# Lotsa Tomatoes!



## xray (Aug 8, 2020)

Been up to my ears lately with homegrown cherry tomatoes and some great produce from a family’s farm. So we’ve been eating them up, here’s a few things I made.

Bruschetta






Tomato, ricotta and spinach penne






Roasted tomato and red pepper soup













Bruschetta artichoke flatbread with grated Pecorino Romano, fresh basil and balsamic glaze









....and the corner piece


----------



## sawhorseray (Aug 8, 2020)

You've been quite the busy fellow Joe, love the look of that pasta dish, Like! RAY


----------



## Steve H (Aug 8, 2020)

Damn Joe! That's not a bad problem to have! Great looking meals!


----------



## normanaj (Aug 8, 2020)

This has by far been one of the best years I've had with tomatoes.


----------



## Steve H (Aug 8, 2020)

I'm getting a large crop myself with only 4 plants. Just wish the buggers would start to ripen!


----------



## BrianGSDTexoma (Aug 8, 2020)

Man that looks good!


----------



## texomakid (Aug 8, 2020)

I agree - beautiful. It all looks fantastic


----------



## TNJAKE (Aug 8, 2020)

Wow joe all that looks delicious as heck! What did you do to the tomatoes for the bruschetta? Wanna give that a go


----------



## xray (Aug 8, 2020)

TNJAKE said:


> Wow joe all that looks delicious as heck! What did you do to the tomatoes for the bruschetta? Wanna give that a go




Thank you Jake, here’s how I make my bruschetta






						Bruschetta
					

Here’s a good way to use up your extra tomatoes. I used the last of my cherries, gonna miss eating this....so long summer.  Bruschetta:  1 1/2 or 2 cups cherry tomatoes (or use 3 romas diced) 10 basil leaves, chopped 4Tbsp olive oil 2Tbsp balsamic vinegar  Salt Black Pepper Garlic cloves; peeled...

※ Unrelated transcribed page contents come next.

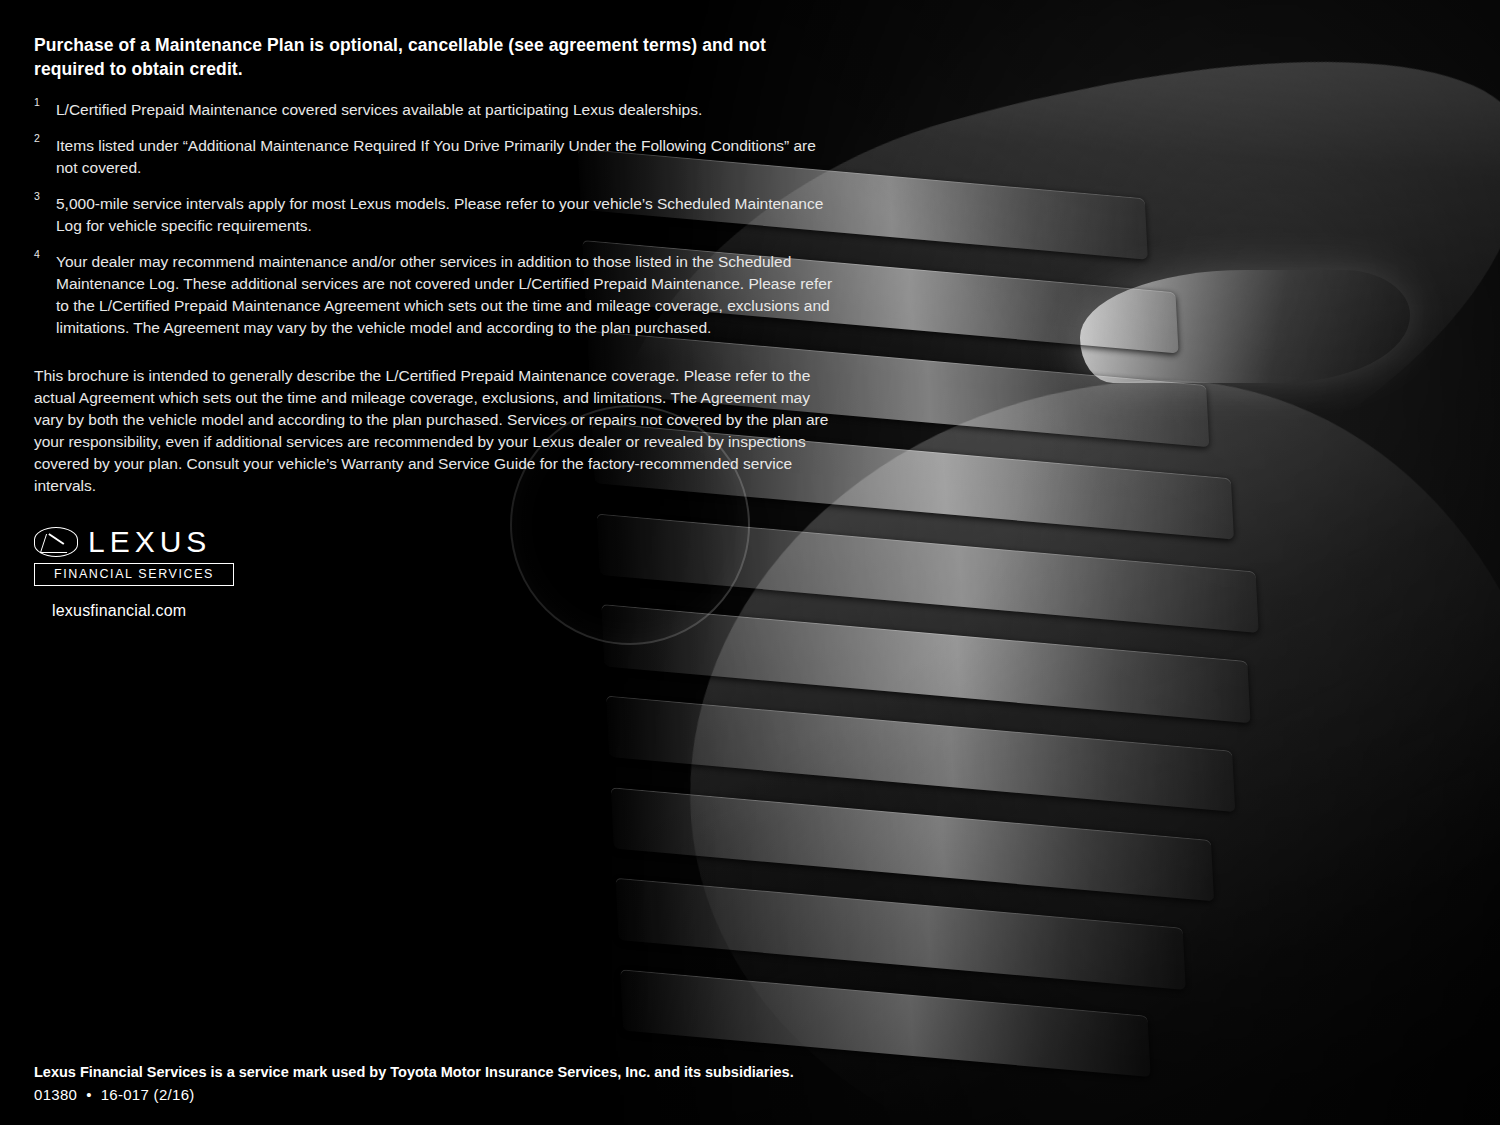Purchase of a Maintenance Plan is optional, cancellable (see agreement terms) and not required to obtain credit.
L/Certified Prepaid Maintenance covered services available at participating Lexus dealerships.
Items listed under “Additional Maintenance Required If You Drive Primarily Under the Following Conditions” are not covered.
5,000-mile service intervals apply for most Lexus models. Please refer to your vehicle’s Scheduled Maintenance Log for vehicle specific requirements.
Your dealer may recommend maintenance and/or other services in addition to those listed in the Scheduled Maintenance Log. These additional services are not covered under L/Certified Prepaid Maintenance. Please refer to the L/Certified Prepaid Maintenance Agreement which sets out the time and mileage coverage, exclusions and limitations. The Agreement may vary by the vehicle model and according to the plan purchased.
This brochure is intended to generally describe the L/Certified Prepaid Maintenance coverage. Please refer to the actual Agreement which sets out the time and mileage coverage, exclusions, and limitations. The Agreement may vary by both the vehicle model and according to the plan purchased. Services or repairs not covered by the plan are your responsibility, even if additional services are recommended by your Lexus dealer or revealed by inspections covered by your plan. Consult your vehicle’s Warranty and Service Guide for the factory-recommended service intervals.
LEXUS
FINANCIAL SERVICES
lexusfinancial.com
Lexus Financial Services is a service mark used by Toyota Motor Insurance Services, Inc. and its subsidiaries.
01380 • 16-017 (2/16)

					www.smokingmeatforums.com
				




When I make it for pizza/flatbread I add diced onion and garlic to it.

If I just make the tomatoes to eat as an appetizer  over toasted/grilled bread, I omit the onions, and rub a fresh clove of garlic on the bread as soon as I pull it from the grill. You could definitely add onions if you like, even some fresh chives over top is good too!


----------



## TNJAKE (Aug 8, 2020)

xray said:


> Thank you Jake, here’s how I make my bruschetta
> 
> 
> 
> ...


Awesome thanks bud. I showed this to the wife and now I'm required to make this lol


----------



## SmokinAl (Aug 8, 2020)

Love those little guys, we get them here called wild Everglades tomato’s. They grow all over the yard, even had some in my neighbors gutters. Great for just about any dish, but on crispy bread with some evolved, wow!
Everything you made looks fantastic!
Al


----------



## pushok2018 (Aug 8, 2020)

Oh, man... Those  Bruschettas look absolutely fantastic!


----------



## Brokenhandle (Aug 8, 2020)

Definitely some good looking dishes you made!

Ryan


----------



## SmokinVOLfan (Aug 8, 2020)

Man that all looks great Joe nice job!


----------



## chopsaw (Aug 8, 2020)

That all looks fantastic . Nice work !


----------



## xray (Aug 8, 2020)

sawhorseray said:


> You've been quite the busy fellow Joe, love the look of that pasta dish, Like! RAY



Thanks Ray! It was still pretty good for being how hot it was. I don't normally eat a lot of pasta in the summer...but I have no room to complain when your high temps are 120F



Steve H said:


> Damn Joe! That's not a bad problem to have! Great looking meals!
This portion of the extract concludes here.